Use the Clausius-Clapeyron equation.
ln(p2/p1) = (dHvap/R)(1/T1 - 1/T2)
make p2 = 3.5p1.Remember T must be in kelvin.
ln(p2/p1) = (dHvap/R)(1/T1 - 1/T2)
make p2 = 3.5p1.Remember T must be in kelvin.
ln(P2/P1) = -(ΔHvap/R) * (1/T2 - 1/T1)
Where:
P1 is the initial vapor pressure (361 K in this case)
P2 is the final vapor pressure (3.5 times P1)

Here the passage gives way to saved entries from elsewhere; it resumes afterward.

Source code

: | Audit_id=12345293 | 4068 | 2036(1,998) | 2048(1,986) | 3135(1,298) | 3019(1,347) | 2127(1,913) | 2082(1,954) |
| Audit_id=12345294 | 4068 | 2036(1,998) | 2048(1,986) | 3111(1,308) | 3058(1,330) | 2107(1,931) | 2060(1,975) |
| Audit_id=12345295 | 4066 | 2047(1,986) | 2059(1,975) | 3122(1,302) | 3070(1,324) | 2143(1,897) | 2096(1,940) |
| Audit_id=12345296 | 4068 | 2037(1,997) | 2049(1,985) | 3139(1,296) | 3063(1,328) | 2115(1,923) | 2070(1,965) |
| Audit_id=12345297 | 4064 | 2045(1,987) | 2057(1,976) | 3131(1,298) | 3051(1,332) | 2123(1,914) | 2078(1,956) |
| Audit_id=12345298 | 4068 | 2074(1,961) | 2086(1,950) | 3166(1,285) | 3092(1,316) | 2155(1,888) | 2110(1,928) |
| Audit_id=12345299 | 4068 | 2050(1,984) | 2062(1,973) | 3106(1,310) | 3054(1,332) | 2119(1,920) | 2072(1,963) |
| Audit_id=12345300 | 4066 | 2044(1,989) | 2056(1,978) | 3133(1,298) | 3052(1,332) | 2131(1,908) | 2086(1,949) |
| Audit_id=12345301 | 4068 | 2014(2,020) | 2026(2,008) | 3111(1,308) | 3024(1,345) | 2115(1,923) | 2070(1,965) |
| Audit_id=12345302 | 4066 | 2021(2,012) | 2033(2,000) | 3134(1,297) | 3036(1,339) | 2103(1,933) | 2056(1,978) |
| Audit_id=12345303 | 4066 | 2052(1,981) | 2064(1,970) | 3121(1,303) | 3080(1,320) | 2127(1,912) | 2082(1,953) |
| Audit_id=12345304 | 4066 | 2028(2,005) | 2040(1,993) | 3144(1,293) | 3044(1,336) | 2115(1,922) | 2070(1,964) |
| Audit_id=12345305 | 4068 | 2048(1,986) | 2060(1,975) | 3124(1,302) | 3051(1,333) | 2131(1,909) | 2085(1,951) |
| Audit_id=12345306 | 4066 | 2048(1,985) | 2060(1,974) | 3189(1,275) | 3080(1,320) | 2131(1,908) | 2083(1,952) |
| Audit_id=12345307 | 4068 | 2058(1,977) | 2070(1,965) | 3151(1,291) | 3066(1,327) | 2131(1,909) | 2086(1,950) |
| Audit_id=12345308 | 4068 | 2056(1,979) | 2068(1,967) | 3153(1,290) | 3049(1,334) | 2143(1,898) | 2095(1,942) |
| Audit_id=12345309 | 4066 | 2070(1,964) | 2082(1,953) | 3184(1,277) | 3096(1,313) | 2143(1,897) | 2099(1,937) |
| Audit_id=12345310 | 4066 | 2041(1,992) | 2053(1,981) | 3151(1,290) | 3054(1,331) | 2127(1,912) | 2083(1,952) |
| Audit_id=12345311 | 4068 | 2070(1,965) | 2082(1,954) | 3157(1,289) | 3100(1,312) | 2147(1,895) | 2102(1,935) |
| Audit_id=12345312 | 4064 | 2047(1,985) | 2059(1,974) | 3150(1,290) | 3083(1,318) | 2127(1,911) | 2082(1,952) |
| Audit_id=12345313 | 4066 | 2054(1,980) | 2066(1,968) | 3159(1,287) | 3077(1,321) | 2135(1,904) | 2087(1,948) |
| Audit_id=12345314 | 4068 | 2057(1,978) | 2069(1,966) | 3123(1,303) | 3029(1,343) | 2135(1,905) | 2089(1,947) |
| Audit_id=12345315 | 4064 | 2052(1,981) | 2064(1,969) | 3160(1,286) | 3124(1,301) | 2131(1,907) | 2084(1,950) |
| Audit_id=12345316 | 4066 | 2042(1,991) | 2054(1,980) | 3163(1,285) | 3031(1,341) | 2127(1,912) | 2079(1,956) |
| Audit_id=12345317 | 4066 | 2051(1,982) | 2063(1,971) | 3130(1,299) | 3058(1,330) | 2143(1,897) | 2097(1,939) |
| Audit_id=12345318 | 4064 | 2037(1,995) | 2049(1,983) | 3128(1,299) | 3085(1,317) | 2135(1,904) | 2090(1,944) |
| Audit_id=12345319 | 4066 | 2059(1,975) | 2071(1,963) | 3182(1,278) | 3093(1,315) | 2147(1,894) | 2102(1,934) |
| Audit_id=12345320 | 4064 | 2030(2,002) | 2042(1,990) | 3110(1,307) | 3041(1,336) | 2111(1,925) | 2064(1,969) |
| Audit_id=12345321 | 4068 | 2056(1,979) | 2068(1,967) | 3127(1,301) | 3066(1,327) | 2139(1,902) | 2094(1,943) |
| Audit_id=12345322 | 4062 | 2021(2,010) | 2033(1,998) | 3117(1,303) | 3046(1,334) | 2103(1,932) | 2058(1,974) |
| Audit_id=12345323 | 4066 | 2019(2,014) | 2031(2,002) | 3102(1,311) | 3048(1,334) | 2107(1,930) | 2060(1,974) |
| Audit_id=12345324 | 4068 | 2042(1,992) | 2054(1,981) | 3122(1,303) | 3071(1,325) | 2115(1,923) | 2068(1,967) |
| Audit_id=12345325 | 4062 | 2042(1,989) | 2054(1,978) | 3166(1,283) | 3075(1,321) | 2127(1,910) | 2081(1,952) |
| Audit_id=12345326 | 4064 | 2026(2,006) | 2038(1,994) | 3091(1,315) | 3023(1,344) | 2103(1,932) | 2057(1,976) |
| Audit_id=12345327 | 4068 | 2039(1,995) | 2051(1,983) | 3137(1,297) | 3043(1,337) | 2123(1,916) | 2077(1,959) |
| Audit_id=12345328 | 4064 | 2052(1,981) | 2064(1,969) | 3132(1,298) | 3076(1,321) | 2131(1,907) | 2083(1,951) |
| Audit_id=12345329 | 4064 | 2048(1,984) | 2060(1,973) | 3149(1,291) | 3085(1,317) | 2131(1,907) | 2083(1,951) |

ΔHvap is the molar heat of vaporization (55.30 kJ/mol)
R is the ideal gas constant (8.314 J/(mol·K))
T1 is the initial temperature (361 K)
T2 is the final temperature (what we need to find)
Now, let's plug in the values into the equation:
ln(3.5P1/P1) = -(55.30 kJ/mol)/(8.314 J/(mol·K)) * (1/T2 - 1/361 K)
ln(3.5) = -(55.30 kJ/mol)/(8.314 J/(mol·K)) * (1 - 1/361 K)
Now we can solve the equation for T2:
ln(3.5) = -(55.30 kJ/mol)/(8.314 J/(mol·K)) * (360/361)
ln(3.5) = -6.6636 * (360/361)
To isolate T2, we divide both sides by -6.6636:
T2 = (-(55.30 kJ/mol)/(8.314 J/(mol·K)) * (360/361)) / ln(3.5)
T2 ≈ 342 K
So, at approximately 342 Kelvin temperature, the vapor pressure will be 3.50 times higher than it was at 361 K.